[Collected data entries]
****

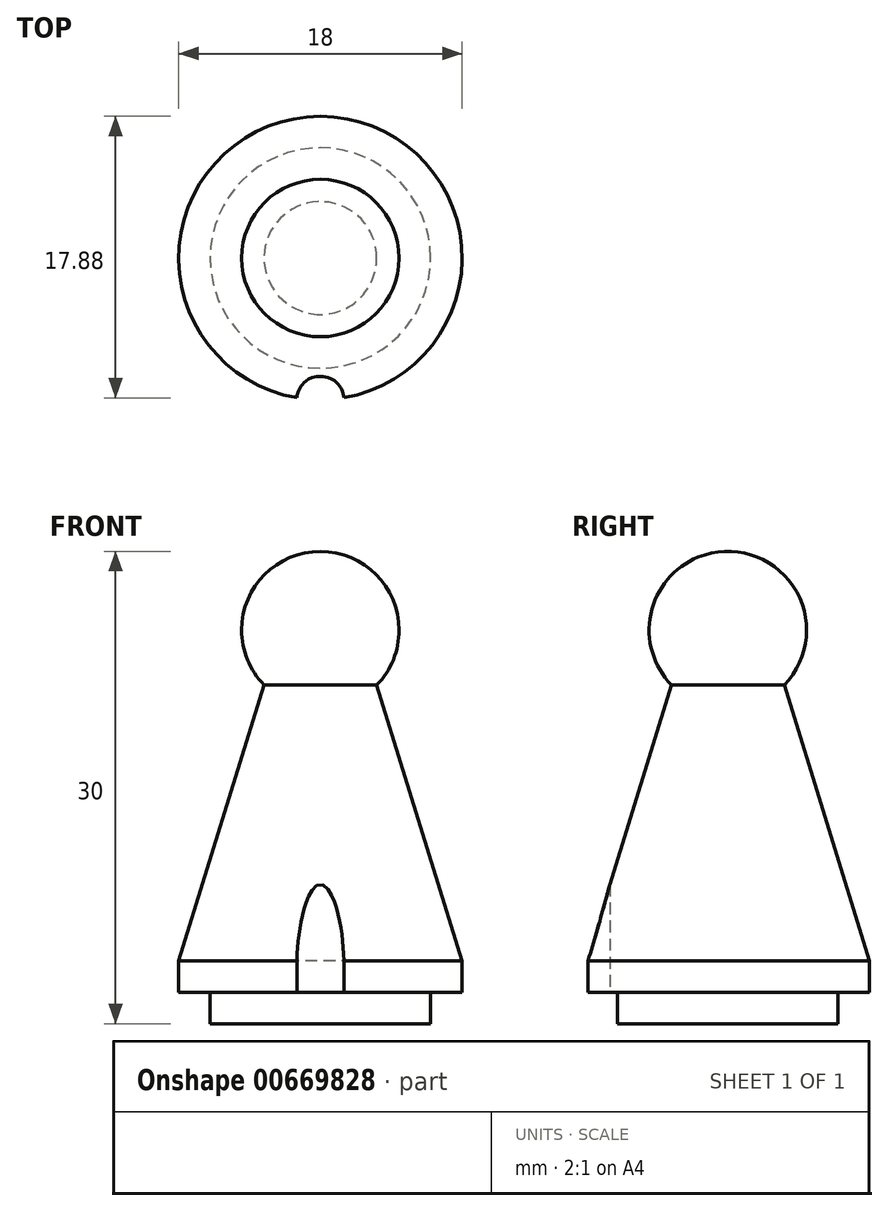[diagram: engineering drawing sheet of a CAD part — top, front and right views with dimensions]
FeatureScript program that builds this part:
annotation { "Feature Type Name" : "Feature", "Feature Type Description" : "" }
export const myFeature = defineFeature(function(context is Context, id is Id, definition is map)
    precondition{}
    {
        {
            var Q0;
            Q0=qCreatedBy(makeId("Top.planeOp"),FACE);
            var sketch = newSketch(context, id + "F0", { "sketchPlane" : qUnion([Q0])});
            skCircle(sketch, "E0", {"center": v(0, 0) * mm, "radius": 7 * mm});
            skSolve(sketch);
        }
        {
            var Q0;
            Q0=makeQuery(id+"F0.imprint","IMPRINT",FACE,{"disambiguationData":[TD([[makeQuery(id+"F0.imprint","IMPRINT",EDGE,{"derivedFrom":sQuery(id+"F0.wireOp",EDGE,"E0")}),1.0]])]});
            extrude(context, id + "F1", {"entities" : qUnion([Q0]), "depth" : 2 * mm, "offsetDistance" : 25 * mm});
        }
        {
            var Q0;
            Q0=makeQuery(id+"F1.opExtrude","CAP_FACE",FACE,{"disambiguationData":[OSD([sQuery(id+"F0.wireOp",EDGE,"E0")])],"isStart":false});
            var sketch = newSketch(context, id + "F2", { "sketchPlane" : qUnion([Q0])});
            skCircle(sketch, "E1", {"center": v(0, 0) * mm, "radius": 9 * mm});
            skSolve(sketch);
        }
        {
            var Q0;
            Q0=makeQuery(id+"F2.imprint","IMPRINT",FACE,{"disambiguationData":[TD([[makeQuery(id+"F2.imprint","IMPRINT",EDGE,{"derivedFrom":makeQuery(id+"F1.opExtrude","CAP_EDGE",EDGE,{"disambiguationData":[OSD([sQuery(id+"F0.wireOp",EDGE,"E0")])],"isStart":false})}),1.0]])]});
            var Q1;
            Q1=makeQuery(id+"F2.imprint","IMPRINT",FACE,{"disambiguationData":[TD([[makeQuery(id+"F2.imprint","IMPRINT",EDGE,{"derivedFrom":sQuery(id+"F2.wireOp",EDGE,"E1")}),1.0]])]});
            extrude(context, id + "F3", {"entities" : qUnion([Q0, Q1]), "operationType" : NewBodyOperationType.ADD, "depth" : 2 * mm, "offsetDistance" : 25 * mm});
        }
        {
            var Q0;
            Q0=qCreatedBy(makeId("Top.planeOp"),FACE);
            cPlane(context, id + "F4", {"entities" : qUnion([Q0]), "cplaneType" : CPlaneType.OFFSET, "offset" : 25 * mm, "width" : 150 * mm, "height" : 150 * mm});
        }
        {
            var Q0;
            Q0=qCreatedBy(id+"F4.planeOp",FACE);
            var sketch = newSketch(context, id + "F5", { "sketchPlane" : qUnion([Q0])});
            skCircle(sketch, "E2", {"center": v(0, 0) * mm, "radius": 2.5 * mm});
            skSolve(sketch);
        }
        {
            var Q1;
            Q1=makeQuery(id+"F3.opExtrude","CAP_FACE",FACE,{"disambiguationData":[OSD([sQuery(id+"F2.wireOp",EDGE,"E1")])],"isStart":false});
            var Q2;
            Q2=makeQuery(id+"F5.imprint","IMPRINT",FACE,{"disambiguationData":[TD([[makeQuery(id+"F5.imprint","IMPRINT",EDGE,{"derivedFrom":sQuery(id+"F5.wireOp",EDGE,"E2")}),1.0]])]});
            loft(context, id + "F6", {"operationType" : NewBodyOperationType.ADD, "sheetProfilesArray" : [{ "sheetProfileEntities" : qUnion([Q1]) }, { "sheetProfileEntities" : qUnion([Q2]) }]});
        }
        {
            var Q0;
            Q0=qCreatedBy(id+"F4.planeOp",FACE);
            var sketch = newSketch(context, id + "F7", { "sketchPlane" : qUnion([Q0])});
            skCircle(sketch, "E3", {"center": v(0, 0) * mm, "radius": 5 * mm});
            skLineSegment(sketch, "E4", {"start": v(-5, 0) * mm, "end": v(5, 0) * mm});
            skSolve(sketch);
        }
        {
            var Q0;
            {var subQ0=sQuery(id+"F7.wireOp",EDGE,"E4");Q0=makeQuery(id+"F7.imprint","IMPRINT",FACE,{"disambiguationData":[TD([[makeQuery(id+"F7.imprint","IMPRINT",EDGE,{"derivedFrom":subQ0}),-1.0]])]});}
            var Q1;
            Q1=sQuery(id+"F7.wireOp",EDGE,"E4");
            revolve(context, id + "F8", {"operationType" : NewBodyOperationType.ADD, "entities" : qUnion([Q0]), "axis" : qUnion([Q1]), "revolveType" : RevolveType.FULL});
        }
        {
            var Q0;
            Q0=makeQuery(id+"F3.opExtrude","CAP_FACE",FACE,{"disambiguationData":[OSD([sQuery(id+"F2.wireOp",EDGE,"E1")])],"isStart":true});
            var sketch = newSketch(context, id + "F9", { "sketchPlane" : qUnion([Q0])});
            skCircle(sketch, "E5", {"center": v(0, 9) * mm, "radius": 1.5 * mm});
            skSolve(sketch);
        }
        {
            var Q0;
            Q0=makeQuery(id+"FfqfDsfZnUAau3G_1.1.F9.imprint","IMPRINT",FACE,{"disambiguationData":[TD([[makeQuery(id+"FfqfDsfZnUAau3G_1.1.F9.imprint","IMPRINT",EDGE,{"derivedFrom":sQuery(id+"FfqfDsfZnUAau3G_1.1.F9.wireOp",EDGE,"E5")}),1.0]])]});
            var Q1;
            Q1=makeQuery(id+"FfqfDsfZnUAau3G_1.2.F9.imprint","IMPRINT",FACE,{"disambiguationData":[TD([[makeQuery(id+"FfqfDsfZnUAau3G_1.2.F9.imprint","IMPRINT",EDGE,{"derivedFrom":sQuery(id+"FfqfDsfZnUAau3G_1.2.F9.wireOp",EDGE,"E5")}),1.0]])]});
            var Q2;
            {var subQ0=sQuery(id+"F9.wireOp",EDGE,"E5");var subQ1=makeQuery(id+"F3.opExtrude","CAP_EDGE",EDGE,{"disambiguationData":[OSD([sQuery(id+"F2.wireOp",EDGE,"E1")])],"isStart":true});var subQ2=makeQuery(id+"F9.imprint","INTERSECT",VERTEX,{"disambiguationData":[OD(0.0)],"derivedFrom":[subQ1,subQ0]});Q2=makeQuery(id+"F9.imprint","IMPRINT",FACE,{"disambiguationData":[TD([[makeQuery(id+"F9.imprint","IMPRINT",EDGE,{"disambiguationData":[TD([[subQ2,-1.0]])],"derivedFrom":subQ0}),1.0]])]});}
            var Q3;
            {var subQ0=sQuery(id+"F9.wireOp",EDGE,"E5");var subQ1=makeQuery(id+"F3.opExtrude","CAP_EDGE",EDGE,{"disambiguationData":[OSD([sQuery(id+"F2.wireOp",EDGE,"E1")])],"isStart":true});var subQ2=makeQuery(id+"F9.imprint","INTERSECT",VERTEX,{"disambiguationData":[OD(0.0)],"derivedFrom":[subQ1,subQ0]});Q3=makeQuery(id+"F9.imprint","IMPRINT",FACE,{"disambiguationData":[TD([[makeQuery(id+"F9.imprint","IMPRINT",EDGE,{"disambiguationData":[TD([[subQ2,1.0]])],"derivedFrom":subQ0}),1.0]])]});}
            extrude(context, id + "F10", {"entities" : qUnion([Q0, Q1, Q2, Q3]), "operationType" : NewBodyOperationType.REMOVE, "endBound" : BoundingType.THROUGH_ALL, "oppositeDirection" : true, "depth" : 25 * mm, "offsetDistance" : 25 * mm});
        }
    });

****

Problem details. List each line of the records that contains the string "NewBodyOperationType". Case counts.

Answer for the task.
            extrude(context, id + "F3", {"entities" : qUnion([Q0, Q1]), "operationType" : NewBodyOperationType.ADD, "depth" : 2 * mm, "offsetDistance" : 25 * mm});
            loft(context, id + "F6", {"operationType" : NewBodyOperationType.ADD, "sheetProfilesArray" : [{ "sheetProfileEntities" : qUnion([Q1]) }, { "sheetProfileEntities" : qUnion([Q2]) }]});
            revolve(context, id + "F8", {"operationType" : NewBodyOperationType.ADD, "entities" : qUnion([Q0]), "axis" : qUnion([Q1]), "revolveType" : RevolveType.FULL});
            extrude(context, id + "F10", {"entities" : qUnion([Q0, Q1, Q2, Q3]), "operationType" : NewBodyOperationType.REMOVE, "endBound" : BoundingType.THROUGH_ALL, "oppositeDirection" : true, "depth" : 25 * mm, "offsetDistance" : 25 * mm});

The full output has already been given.